Here’s the thing.
It’s not so much that I dislike clothes shopping.
It’s just that I am so overwhelmed with my choices.
I will procrastinate until it’s dire straights and then fling myself into the mall hoping to find just one top that I like.
I know what I want, but no one seems to be selling it.
I decided to focus and get educated about clothes shopping because I was having anxiety attacks in the parking lot from the pressure to perform.
First I read all the books on fashion “rules”.
I studied color wheels and skin charts and body types. I read articles on the internet and browsed websites that would give you a personal analysis, clothing suggestions, accessory ideas, and even send you individually selected clothing right to your front door.
I stared down glossy magazines full of angry models.
“Why can’t the fashion industry make up their minds?” they say.
I can’t blame them.
Based on how few actual clothes they have on, I imagine they are having just as much trouble as I am shopping for jeans that fit.
My next step was to hit the mall.
I began by sitting at the coffee shop and drinking some optimism.
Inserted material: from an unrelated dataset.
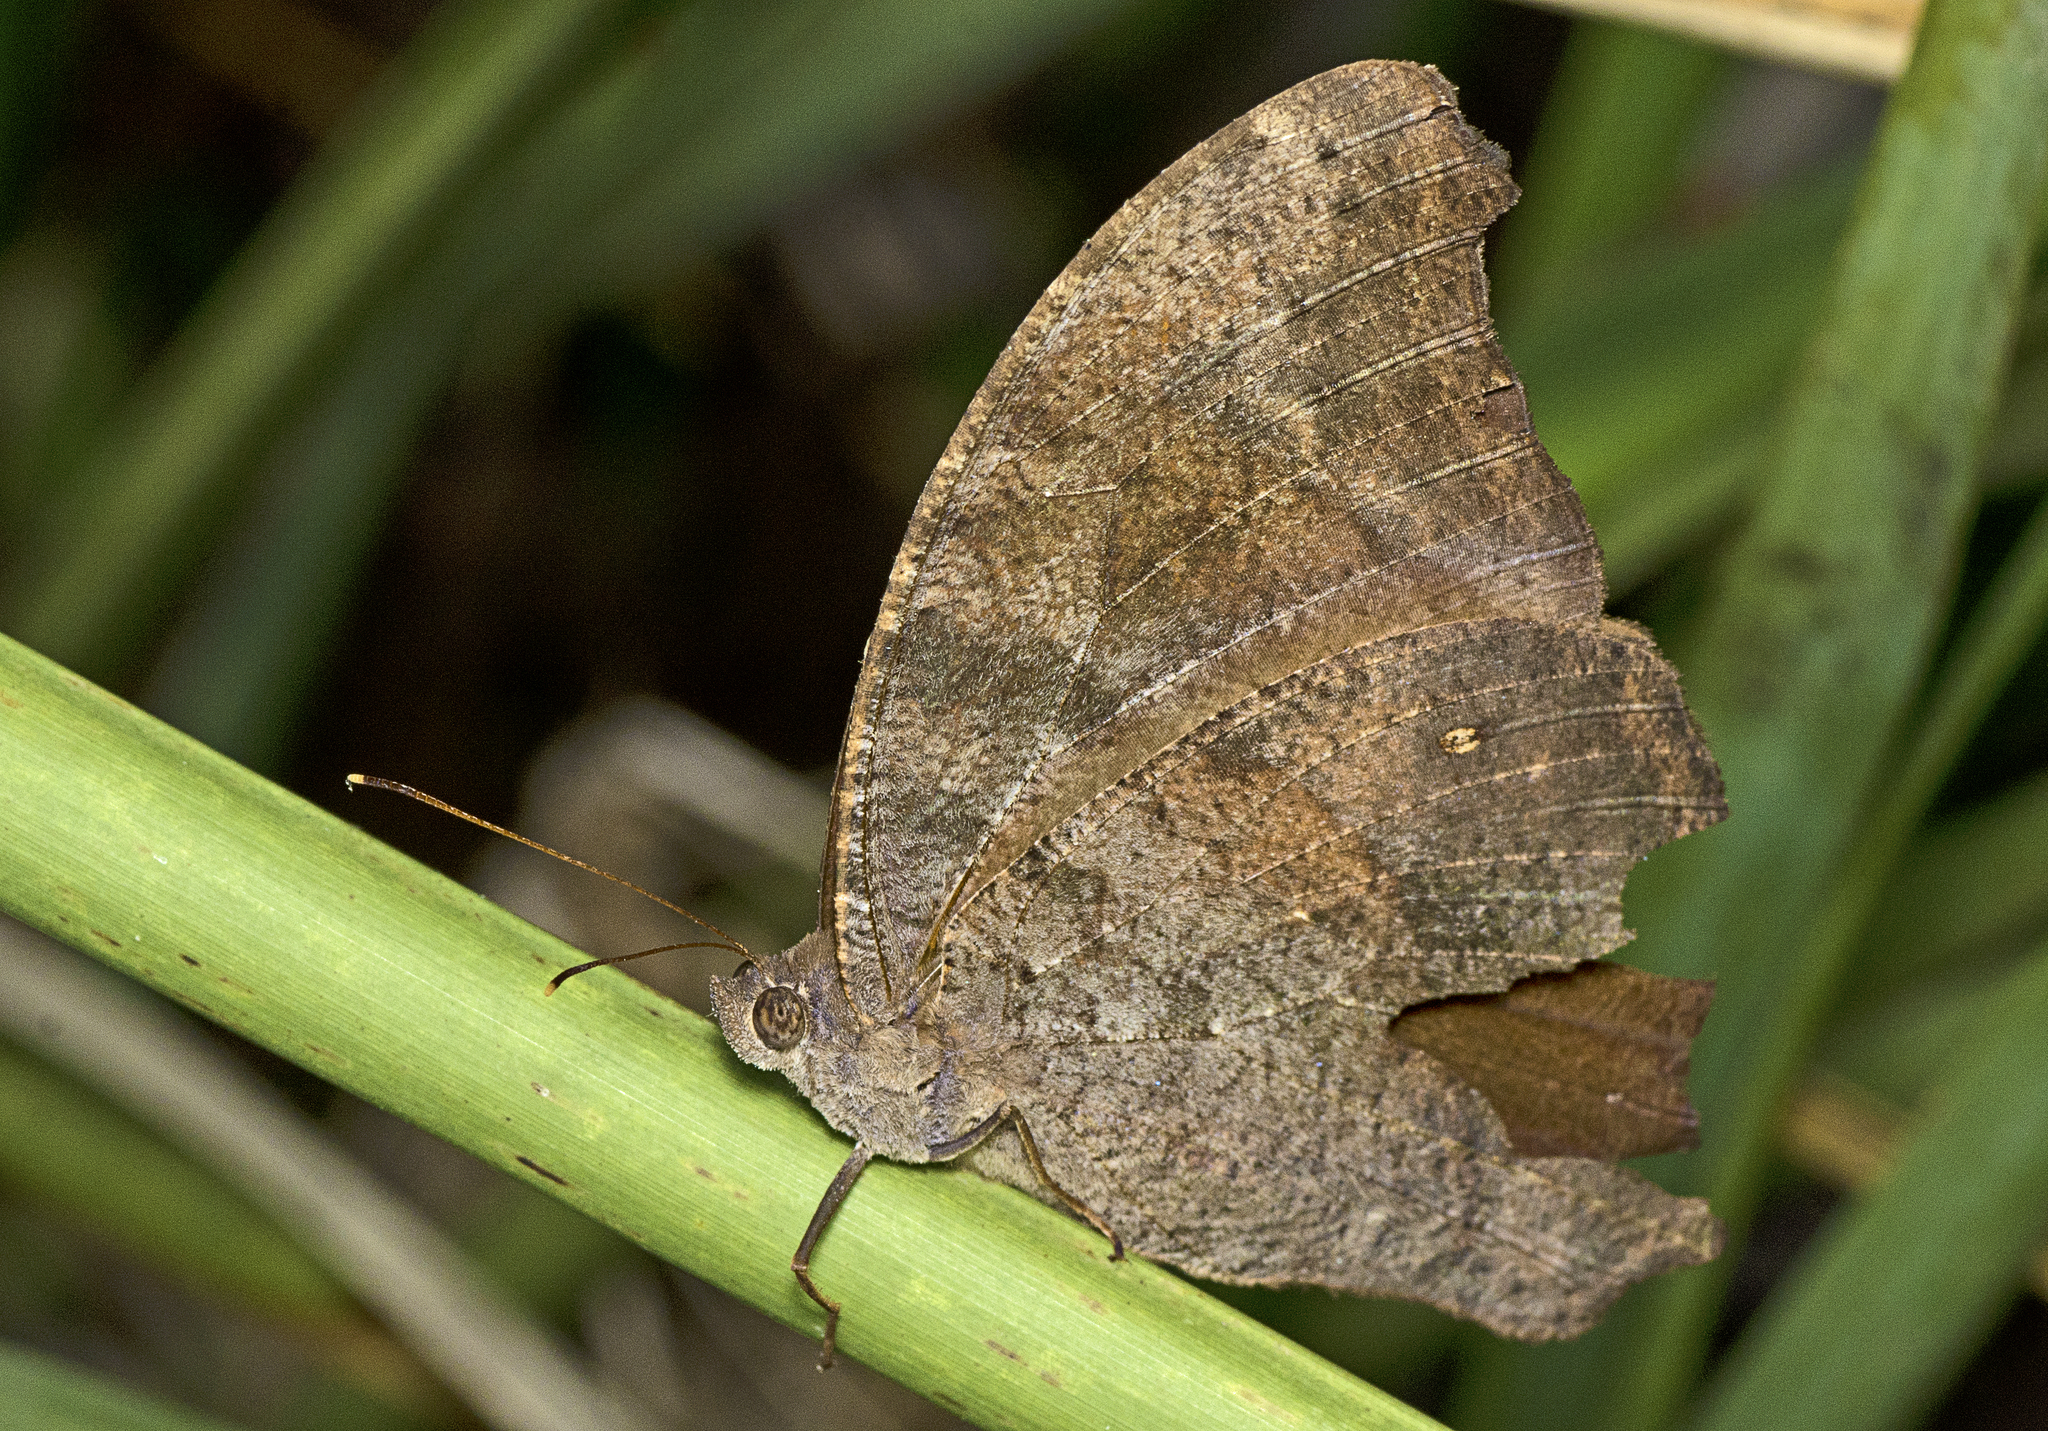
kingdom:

I watched other ladies walk by wearing nice outfits and had yet again, that life-defining thought: “I could do that.”
Why? Why do I do that to myself?
But I snatched up my efficient utilitarian (“classic”) purse and began touring the window displays.
All of the latest trends were there. The mannequins had no curves and their bored expressions seemed to say, “Here today, gone tomorrow. You should’ve seen us in the 90s.”
I found a store that represented my “style”. A cross between country bumpkin and ‘date night on the bayou’. Sort of ‘mommy with an attitude’ with a touch of ‘I meant to do that’.
I forgot everything I learned about colors and fit and snatched up armloads of tops and pants in three sizes at once.
All I could think of was navigating the dressing room.
If you can only take five items into the room at a time but you need to try on a dozen, you have to hold an exchange of hostages with an employee waiting in the hall.
That’s if you plan ahead.
Otherwise, you must completely redress in your own clothes to run back out to the racks and find another size while hoping your room is still available. Do it enough times, and your hair ends up looking like you went through a cyclone, your top gets pulled on inside out and so much clothing is migrating under the stall door from the lady next to you that you are tossing refugees out like hot potatoes.
The employee will frown at you if you enter the dressing room with twelve items and come out with five.
It’s a whole different look if you enter the dressing room with five items and come out holding twelve.
My foray into the store ended like it always does: I kissed a great many frogs. None of them turned into princes. Looked great on the hanger. But I had to toss them back into the swamp.
The next step was logical. It was necessary. It may have been illegal.
But it was all in the name of retaining my “Girl Card”.